Detected change data
━━━━━━
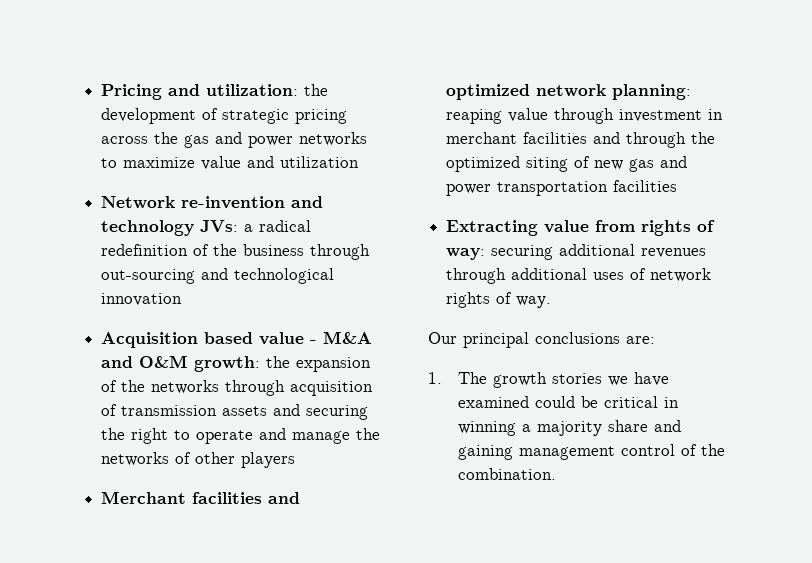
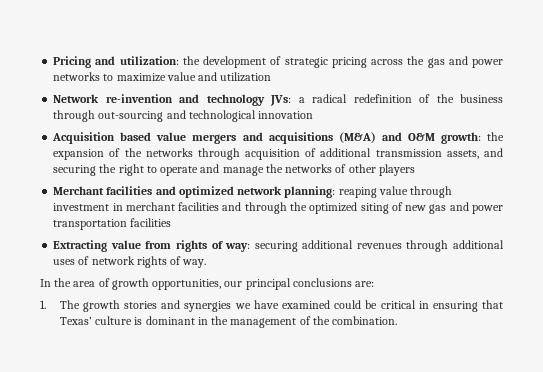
[310,331,373,344] - M&A -> [192,132,376,144] mergers and acquisitions (M&A)
[121,405,268,416] transmission assets -> [320,148,479,159] additional transmission assets,
[428,332,457,344] Our -> [40,278,243,290] In the area of growth opportunities, our
(602, 378) none -> [161,300,232,312] and synergies
[457,420,681,436] [457,444,675,460] winning a majority share and gaining management control -> [432,300,503,312] [59,316,297,328] ensuring that Texas’ culture is dominant in the management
━━━━━━
**PROMPT**
With the pictures omitted, repeat the full set of records above exactly.

**WRITTEN SOLUTION**
[310,331,373,344] - M&A -> [192,132,376,144] mergers and acquisitions (M&A)
[121,405,268,416] transmission assets -> [320,148,479,159] additional transmission assets,
[428,332,457,344] Our -> [40,278,243,290] In the area of growth opportunities, our
(602, 378) none -> [161,300,232,312] and synergies
[457,420,681,436] [457,444,675,460] winning a majority share and gaining management control -> [432,300,503,312] [59,316,297,328] ensuring that Texas’ culture is dominant in the management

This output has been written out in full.